# Designing an (thought) experiment to determine exact position

I know that Heisenberg's Uncertainty Principle prevents us from even theoretically predicting the exact position and momentum of a particle. There is always an uncertainty in one or the other, given by $$\Delta x\cdot \Delta p\geqslant \frac h{4\pi}$$

This apparently leads to our inability to see the wave nature of electron when we have an observer observing the slit through which it passes (delayed choice quantum eraser, Kim et al.(1999)).

So, we have enough evidence (the electron not falling into the atom, for instance) that one cannot determine position and momentum accurately and simultaneously. But still, Heisenberg's principle does not prevent us from measuring the exact position at all- but for that we must sacrifice any knowledge about the momentum of an electron.

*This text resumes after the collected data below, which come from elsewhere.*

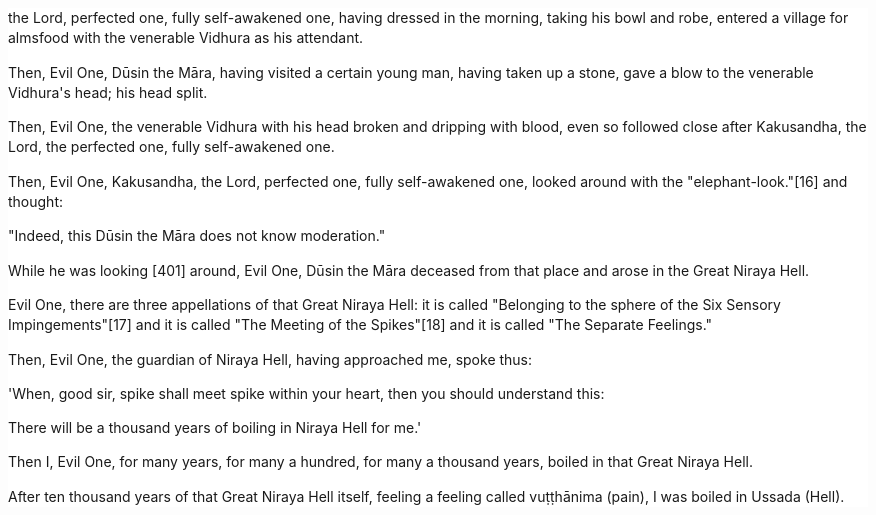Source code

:  the Lord,
 perfected one,
 fully self-awakened one,
 having dressed in the morning,
 taking his bowl and robe,
 entered a village for almsfood
 with the venerable Vidhura as his attendant.

 Then, Evil One, Dūsin the Māra,
 having visited a certain young man,
 having taken up a stone,
 gave a blow to the venerable Vidhura's head;
 his head split.

 Then, Evil One, the venerable Vidhura
 with his head broken
 and dripping with blood,  even so followed close after Kakusandha,
 the Lord,
 the perfected one,
 fully self-awakened one.

 Then, Evil One, Kakusandha,
 the Lord,
 perfected one,
 fully self-awakened one,
 looked around with the "elephant-look."[16] and thought:

 "Indeed, this Dūsin the Māra does not know moderation."

 While he was looking [401] around, Evil One, Dūsin the Māra deceased from that place
 and arose in the Great Niraya Hell.

 Evil One, there are three appellations of that Great Niraya Hell:
 it is called
 "Belonging to the sphere of the Six Sensory Impingements"[17]
 and it is called
 "The Meeting of the Spikes"[18]
 and it is called
 "The Separate Feelings."

 Then, Evil One, the guardian of Niraya Hell,
 having approached me, spoke thus:

 'When, good sir, spike shall meet spike within your heart,
 then you should understand this:

 There will be a thousand years
 of boiling in Niraya Hell for me.'

 Then I, Evil One, for many years,
 for many a hundred,
 for many a thousand years,
 boiled in that Great Niraya Hell.

 After ten thousand years
 of that Great Niraya Hell itself,
 feeling a feeling called vuṭṭhānima (pain),
 I was boiled in Ussada (Hell).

Is it possible, ideally (assuming we have powerful techniques and instruments, and all errors are accounted for or absent), to devise an experiment which in no way gives us an idea about momentum- with which we can measure the exact position of the particle?

• I'm not sure what it means to "theoretically devise an experiment". In my "theoretical" view on experiments, all experimental results have non-zero error bars, so you cannot measure "exact position" even classically, and all the quantum stuff in this question is completely irrelevant! – ACuriousMind Apr 26 at 9:41
• @ACuriousMind Maybe we can in an 'ideal' case reduce the error to near zero values- or ignore them for the time being. Thanks, now I have changed it to 'ideal'. – Krishna Apr 26 at 10:04

## 2 Answers

I interpret your question to be: Does the position operator on, say, $$L^2({\mathbb R})$$, have any eigenvectors?

The answer is no because if $$f$$ is a square integrable function (or for that matter any function) with $$xf=f$$ almost everywhere, then $$f=0$$ almost everywhere.

You can try to get around this by replacing the state space with a rigged Hilbert Space but at that point you've left the formalism of quantum mechanics.

Every direct measurement of length (and thus position) is a rational number of units, in metric system a decimal with finite number of digits. If possible values of the measured coordinate are from the set of real numbers, almost every measurement will be tainted by a finite error. There is no bottom limit for this error; using interferometry, fractions of atom size can be measured.